By Marilena Marchetti

January 14, 2014 -- Socialist Worker (USA) -- The Chicago Teachers Union wants to shake up the city and state political establishment. In a sweeping majority vote, representatives of the union's 23,000 members passed a resolution to launch an independent political organisation (IPO). The goal of the initiative is to unite progressive groups, non-profit organisations and trade unions around political campaigns that have the potential to sustain social movements and activism, rather than empowering Democratic Party candidates who have turned their back on teachers and public education.

### BRIEF A
Drawing on the Chicago Teachers Union passage, explain in one to three sentences why the union's new political organization is meant to back campaigns instead of Democratic Party candidates.

### INPUT DATA
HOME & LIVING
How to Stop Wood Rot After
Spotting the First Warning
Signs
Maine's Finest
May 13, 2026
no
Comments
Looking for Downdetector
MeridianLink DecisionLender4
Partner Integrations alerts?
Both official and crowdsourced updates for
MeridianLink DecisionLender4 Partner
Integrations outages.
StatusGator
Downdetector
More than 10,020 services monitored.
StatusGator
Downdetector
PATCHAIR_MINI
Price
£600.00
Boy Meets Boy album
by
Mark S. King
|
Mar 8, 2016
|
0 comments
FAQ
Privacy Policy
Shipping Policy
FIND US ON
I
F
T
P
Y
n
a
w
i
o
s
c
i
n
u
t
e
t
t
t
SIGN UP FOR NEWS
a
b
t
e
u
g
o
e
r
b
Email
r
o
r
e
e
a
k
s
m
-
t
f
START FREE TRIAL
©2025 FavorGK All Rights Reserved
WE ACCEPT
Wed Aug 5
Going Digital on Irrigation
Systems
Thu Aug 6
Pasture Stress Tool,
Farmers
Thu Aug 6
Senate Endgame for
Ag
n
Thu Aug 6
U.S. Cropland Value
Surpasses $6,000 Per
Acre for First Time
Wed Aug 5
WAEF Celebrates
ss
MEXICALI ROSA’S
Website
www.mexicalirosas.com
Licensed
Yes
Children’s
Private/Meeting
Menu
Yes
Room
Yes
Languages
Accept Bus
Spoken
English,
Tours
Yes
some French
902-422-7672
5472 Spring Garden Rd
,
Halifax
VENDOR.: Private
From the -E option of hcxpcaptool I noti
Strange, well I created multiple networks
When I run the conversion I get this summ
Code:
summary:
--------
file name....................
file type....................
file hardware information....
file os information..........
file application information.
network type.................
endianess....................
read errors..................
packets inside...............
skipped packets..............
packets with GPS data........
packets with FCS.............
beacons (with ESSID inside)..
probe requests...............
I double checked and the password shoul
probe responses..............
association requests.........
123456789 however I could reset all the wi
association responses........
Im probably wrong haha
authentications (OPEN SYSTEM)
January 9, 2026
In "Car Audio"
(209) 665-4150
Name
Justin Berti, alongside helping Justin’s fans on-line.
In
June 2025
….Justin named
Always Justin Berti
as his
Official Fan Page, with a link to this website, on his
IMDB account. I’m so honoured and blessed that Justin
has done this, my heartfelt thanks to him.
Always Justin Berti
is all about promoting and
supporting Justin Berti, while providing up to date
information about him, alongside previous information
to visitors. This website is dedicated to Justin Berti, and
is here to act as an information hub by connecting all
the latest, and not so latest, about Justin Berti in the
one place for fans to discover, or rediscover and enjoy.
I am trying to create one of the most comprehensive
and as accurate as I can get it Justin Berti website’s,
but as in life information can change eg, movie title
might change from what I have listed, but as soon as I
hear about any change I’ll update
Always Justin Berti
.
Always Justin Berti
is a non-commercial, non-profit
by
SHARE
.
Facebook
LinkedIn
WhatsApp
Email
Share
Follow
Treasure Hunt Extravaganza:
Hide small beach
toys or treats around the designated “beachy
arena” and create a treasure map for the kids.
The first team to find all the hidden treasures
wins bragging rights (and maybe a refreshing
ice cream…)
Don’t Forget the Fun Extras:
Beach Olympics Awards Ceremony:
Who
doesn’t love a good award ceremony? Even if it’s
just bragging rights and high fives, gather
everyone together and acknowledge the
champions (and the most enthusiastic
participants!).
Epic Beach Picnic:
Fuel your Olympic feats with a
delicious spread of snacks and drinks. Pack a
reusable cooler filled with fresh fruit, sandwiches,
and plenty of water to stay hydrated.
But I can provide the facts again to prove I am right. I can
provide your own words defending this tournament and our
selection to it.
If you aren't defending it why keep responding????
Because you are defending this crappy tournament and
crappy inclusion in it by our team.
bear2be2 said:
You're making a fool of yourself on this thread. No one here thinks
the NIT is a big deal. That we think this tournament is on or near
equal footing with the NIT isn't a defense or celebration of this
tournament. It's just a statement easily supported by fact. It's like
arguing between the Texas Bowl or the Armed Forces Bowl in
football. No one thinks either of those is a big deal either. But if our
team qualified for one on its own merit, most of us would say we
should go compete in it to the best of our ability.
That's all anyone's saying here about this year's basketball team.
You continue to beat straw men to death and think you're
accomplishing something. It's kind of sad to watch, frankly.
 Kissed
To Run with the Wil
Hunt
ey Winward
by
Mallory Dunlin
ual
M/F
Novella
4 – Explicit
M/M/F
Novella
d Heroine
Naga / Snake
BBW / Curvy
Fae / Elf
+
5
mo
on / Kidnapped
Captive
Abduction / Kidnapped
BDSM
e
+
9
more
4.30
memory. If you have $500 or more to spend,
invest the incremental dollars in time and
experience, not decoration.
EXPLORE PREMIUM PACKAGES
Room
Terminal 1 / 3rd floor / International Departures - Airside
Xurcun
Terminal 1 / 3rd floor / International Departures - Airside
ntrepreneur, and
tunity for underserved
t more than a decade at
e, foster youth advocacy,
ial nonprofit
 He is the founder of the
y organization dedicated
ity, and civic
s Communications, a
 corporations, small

### BRIEF B
Please copy the listing from its first line through the line containing "Going Digital on Irrigation", including both ends.

### EXPECTED OUTPUT A
The organization is meant to unite progressive groups, non-profit organizations and trade unions around campaigns that can sustain social movements and activism. Democratic Party candidates have turned their back on teachers and public education.

### EXPECTED OUTPUT B
HOME & LIVING
How to Stop Wood Rot After
Spotting the First Warning
Signs
Maine's Finest
May 13, 2026
no
Comments
Looking for Downdetector
MeridianLink DecisionLender4
Partner Integrations alerts?
Both official and crowdsourced updates for
MeridianLink DecisionLender4 Partner
Integrations outages.
StatusGator
Downdetector
More than 10,020 services monitored.
StatusGator
Downdetector
PATCHAIR_MINI
Price
£600.00
Boy Meets Boy album
by
Mark S. King
|
Mar 8, 2016
|
0 comments
FAQ
Privacy Policy
Shipping Policy
FIND US ON
I
F
T
P
Y
n
a
w
i
o
s
c
i
n
u
t
e
t
t
t
SIGN UP FOR NEWS
a
b
t
e
u
g
o
e
r
b
Email
r
o
r
e
e
a
k
s
m
-
t
f
START FREE TRIAL
©2025 FavorGK All Rights Reserved
WE ACCEPT
Wed Aug 5
Going Digital on Irrigation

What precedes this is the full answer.